Broadcast News

What do you do when your real life exceeds your dreams? / Keep it to yourself.
God, we used to be a great country.
Everything about this film feels true. The foundation, without which nothing matters, is the pitch-perfect triptych of Hunter, Hurt, and Brooks: all three are perfectly cast, perfectly written, and perfectly executed. Every single person in the world has worked with a Jane and an Aaron and a Tom; the movie never flinches in showing us who they really are, both in virtue and in vice, and Brooks is wise enough to resist trope and obvious resolution in favor of a progression that trades satisfaction for honesty.

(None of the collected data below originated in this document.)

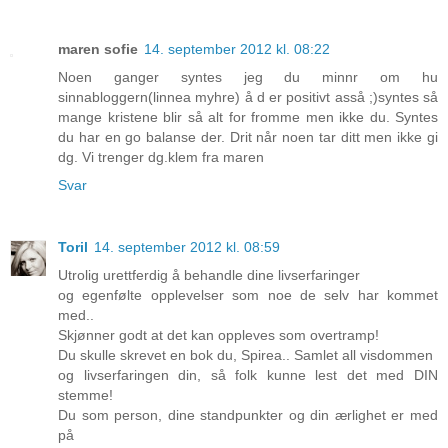
maren sofie
14. september 2012 kl. 08:22
Noen ganger syntes jeg du minnr om hu
sinnabloggern(linnea myhre) å d er positivt asså ;)syntes så
mange kristene blir så alt for fromme men ikke du. Syntes
du har en go balanse der. Drit når noen tar ditt men ikke gi
dg. Vi trenger dg.klem fra maren
Svar
Toril
14. september 2012 kl. 08:59
Utrolig urettferdig å behandle dine livserfaringer
og egenfølte opplevelser som noe de selv har kommet
med..
Skjønner godt at det kan oppleves som overtramp!
Du skulle skrevet en bok du, Spirea.. Samlet all visdommen
og livserfaringen din, så folk kunne lest det med DIN
stemme!
Du som person, dine standpunkter og din ærlighet er med
på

But around them, an equally impressive orbit. Joan Cusack doing her usual shtick; Jack Nicholson in what feels today like a stunt-casting role that borders on metafiction; sets and dressing details that never feel too outre, and interstitial newsroom scenes (with the exception of a brief and silly Central American soujourn) that feel far less contrived than the usual romantic comedy fare.
I think it is tempting to dwell on the "message" of the movie, and to think about Jane's opening monologue: as someone who grew up with broadcast news firmly in the rear view mirror, the idea of the "advent" of the anchorman and what it did to a serious journalistic praxis is novel, and of course Hunter's character is proven prescient over the forty years that follows. (One is reminded of the ending to Between the Lines, but in that film the folks getting laid off appear to be neither interested nor competent, which of course cannot be said of our protagonists here.)
But this is a film much more interested in the human condition than the newsroom, and while I don't think it ever succeeds quite on marrying the two as neatly as it would like (the workplace is compelling; the characters, dominated by their work, are compelling; I am not sure this symbiosis teaches us much about the way the world works) it does not matter because you leave the theater understanding the world more clearly because you understand these three people in vivid technicolor. Tom and Aaron have found various satisfactions in paths that are still not quite exactly what they wanted; they know it, and you know it. And Jane — god, what a perfect performance from Holly Hunter — is the one who we know is fiercest, is smartest, is bravest, and all we can do is hope that she stops crying.